#### Problem requirements
Beginning with the first line of the data below, set down each line exactly through the line that contains "Write the network".

#### The data
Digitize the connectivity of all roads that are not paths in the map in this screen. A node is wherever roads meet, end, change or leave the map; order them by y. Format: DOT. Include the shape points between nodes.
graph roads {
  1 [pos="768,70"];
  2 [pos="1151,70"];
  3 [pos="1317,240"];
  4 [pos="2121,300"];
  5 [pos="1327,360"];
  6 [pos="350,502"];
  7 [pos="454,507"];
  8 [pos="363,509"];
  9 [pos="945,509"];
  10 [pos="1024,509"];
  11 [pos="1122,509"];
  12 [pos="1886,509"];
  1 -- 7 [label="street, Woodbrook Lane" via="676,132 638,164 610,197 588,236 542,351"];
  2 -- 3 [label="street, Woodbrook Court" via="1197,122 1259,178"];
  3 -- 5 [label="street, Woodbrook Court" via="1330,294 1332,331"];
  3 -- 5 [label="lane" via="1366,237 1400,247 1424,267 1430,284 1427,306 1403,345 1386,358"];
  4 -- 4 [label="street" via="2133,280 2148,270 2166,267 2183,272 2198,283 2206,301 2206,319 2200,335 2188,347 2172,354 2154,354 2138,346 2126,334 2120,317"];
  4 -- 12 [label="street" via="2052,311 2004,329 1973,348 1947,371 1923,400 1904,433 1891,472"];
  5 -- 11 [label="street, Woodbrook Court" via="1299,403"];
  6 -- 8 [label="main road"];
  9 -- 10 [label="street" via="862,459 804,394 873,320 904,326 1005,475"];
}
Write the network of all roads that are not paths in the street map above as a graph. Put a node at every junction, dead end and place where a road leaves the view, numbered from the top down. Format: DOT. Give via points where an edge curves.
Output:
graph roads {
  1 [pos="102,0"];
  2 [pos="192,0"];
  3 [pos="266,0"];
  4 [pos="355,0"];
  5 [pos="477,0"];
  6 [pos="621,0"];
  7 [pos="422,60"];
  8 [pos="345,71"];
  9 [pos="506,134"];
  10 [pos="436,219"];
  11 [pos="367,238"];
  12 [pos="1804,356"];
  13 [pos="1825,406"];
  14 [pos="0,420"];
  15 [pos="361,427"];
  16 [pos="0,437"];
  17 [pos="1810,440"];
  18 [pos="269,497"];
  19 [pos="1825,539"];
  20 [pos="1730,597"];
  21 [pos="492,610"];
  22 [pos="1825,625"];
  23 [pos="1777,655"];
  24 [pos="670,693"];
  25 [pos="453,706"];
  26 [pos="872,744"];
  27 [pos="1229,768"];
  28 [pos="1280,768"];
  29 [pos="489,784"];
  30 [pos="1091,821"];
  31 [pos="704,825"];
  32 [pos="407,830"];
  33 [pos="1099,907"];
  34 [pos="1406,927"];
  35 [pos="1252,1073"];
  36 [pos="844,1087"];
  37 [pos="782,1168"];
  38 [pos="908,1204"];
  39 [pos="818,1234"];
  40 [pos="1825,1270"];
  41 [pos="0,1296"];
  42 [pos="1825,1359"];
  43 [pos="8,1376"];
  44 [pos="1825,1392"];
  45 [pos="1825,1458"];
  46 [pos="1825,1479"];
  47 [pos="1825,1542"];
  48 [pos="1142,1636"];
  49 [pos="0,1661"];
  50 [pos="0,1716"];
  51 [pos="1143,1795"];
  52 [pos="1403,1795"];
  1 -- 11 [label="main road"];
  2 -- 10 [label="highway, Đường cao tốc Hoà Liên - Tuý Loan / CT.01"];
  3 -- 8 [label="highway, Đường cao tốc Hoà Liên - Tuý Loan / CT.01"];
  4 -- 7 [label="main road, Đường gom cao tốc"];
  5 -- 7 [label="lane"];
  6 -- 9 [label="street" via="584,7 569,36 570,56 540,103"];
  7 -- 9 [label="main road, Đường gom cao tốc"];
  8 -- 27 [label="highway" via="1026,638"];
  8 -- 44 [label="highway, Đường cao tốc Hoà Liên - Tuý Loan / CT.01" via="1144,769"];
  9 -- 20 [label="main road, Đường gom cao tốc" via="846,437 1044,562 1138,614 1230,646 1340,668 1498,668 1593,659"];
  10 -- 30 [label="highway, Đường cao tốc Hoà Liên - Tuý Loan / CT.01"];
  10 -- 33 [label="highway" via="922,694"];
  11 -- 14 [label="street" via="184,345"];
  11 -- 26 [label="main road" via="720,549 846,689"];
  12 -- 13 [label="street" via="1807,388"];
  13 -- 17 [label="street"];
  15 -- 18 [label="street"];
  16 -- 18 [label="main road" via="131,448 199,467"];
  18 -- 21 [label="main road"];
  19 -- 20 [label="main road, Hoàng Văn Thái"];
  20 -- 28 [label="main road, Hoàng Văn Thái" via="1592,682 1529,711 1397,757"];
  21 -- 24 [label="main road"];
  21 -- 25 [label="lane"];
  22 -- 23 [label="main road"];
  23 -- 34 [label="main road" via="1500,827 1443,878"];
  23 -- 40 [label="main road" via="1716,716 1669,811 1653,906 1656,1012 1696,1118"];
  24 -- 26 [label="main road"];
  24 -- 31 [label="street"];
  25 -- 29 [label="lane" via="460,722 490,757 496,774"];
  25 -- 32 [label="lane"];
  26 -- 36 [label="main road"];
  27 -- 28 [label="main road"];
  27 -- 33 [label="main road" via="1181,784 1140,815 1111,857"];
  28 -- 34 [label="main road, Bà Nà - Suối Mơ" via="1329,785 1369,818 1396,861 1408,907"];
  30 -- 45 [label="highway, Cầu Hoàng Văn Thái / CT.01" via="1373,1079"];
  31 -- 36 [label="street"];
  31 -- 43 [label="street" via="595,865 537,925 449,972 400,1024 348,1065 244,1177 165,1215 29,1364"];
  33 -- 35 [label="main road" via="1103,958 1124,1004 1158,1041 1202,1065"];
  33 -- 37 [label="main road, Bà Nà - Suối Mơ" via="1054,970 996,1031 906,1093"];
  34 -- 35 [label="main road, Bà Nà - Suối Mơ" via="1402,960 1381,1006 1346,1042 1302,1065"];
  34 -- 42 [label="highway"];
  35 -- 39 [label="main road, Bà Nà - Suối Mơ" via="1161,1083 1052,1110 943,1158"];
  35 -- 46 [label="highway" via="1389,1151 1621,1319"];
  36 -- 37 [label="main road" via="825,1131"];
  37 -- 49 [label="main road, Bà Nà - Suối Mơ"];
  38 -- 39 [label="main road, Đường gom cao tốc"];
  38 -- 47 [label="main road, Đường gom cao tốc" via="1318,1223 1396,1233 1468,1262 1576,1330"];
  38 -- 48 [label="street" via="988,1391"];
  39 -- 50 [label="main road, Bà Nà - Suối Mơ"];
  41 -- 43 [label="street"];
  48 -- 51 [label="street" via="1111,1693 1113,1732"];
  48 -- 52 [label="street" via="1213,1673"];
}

#### Answer to the problem
Digitize the connectivity of all roads that are not paths in the map in this screen. A node is wherever roads meet, end, change or leave the map; order them by y. Format: DOT. Include the shape points between nodes.
graph roads {
  1 [pos="768,70"];
  2 [pos="1151,70"];
  3 [pos="1317,240"];
  4 [pos="2121,300"];
  5 [pos="1327,360"];
  6 [pos="350,502"];
  7 [pos="454,507"];
  8 [pos="363,509"];
  9 [pos="945,509"];
  10 [pos="1024,509"];
  11 [pos="1122,509"];
  12 [pos="1886,509"];
  1 -- 7 [label="street, Woodbrook Lane" via="676,132 638,164 610,197 588,236 542,351"];
  2 -- 3 [label="street, Woodbrook Court" via="1197,122 1259,178"];
  3 -- 5 [label="street, Woodbrook Court" via="1330,294 1332,331"];
  3 -- 5 [label="lane" via="1366,237 1400,247 1424,267 1430,284 1427,306 1403,345 1386,358"];
  4 -- 4 [label="street" via="2133,280 2148,270 2166,267 2183,272 2198,283 2206,301 2206,319 2200,335 2188,347 2172,354 2154,354 2138,346 2126,334 2120,317"];
  4 -- 12 [label="street" via="2052,311 2004,329 1973,348 1947,371 1923,400 1904,433 1891,472"];
  5 -- 11 [label="street, Woodbrook Court" via="1299,403"];
  6 -- 8 [label="main road"];
  9 -- 10 [label="street" via="862,459 804,394 873,320 904,326 1005,475"];
}
Write the network of all roads that are not paths in the street map above as a graph. Put a node at every junction, dead end and place where a road leaves the view, numbered from the top down. Format: DOT. Give via points where an edge curves.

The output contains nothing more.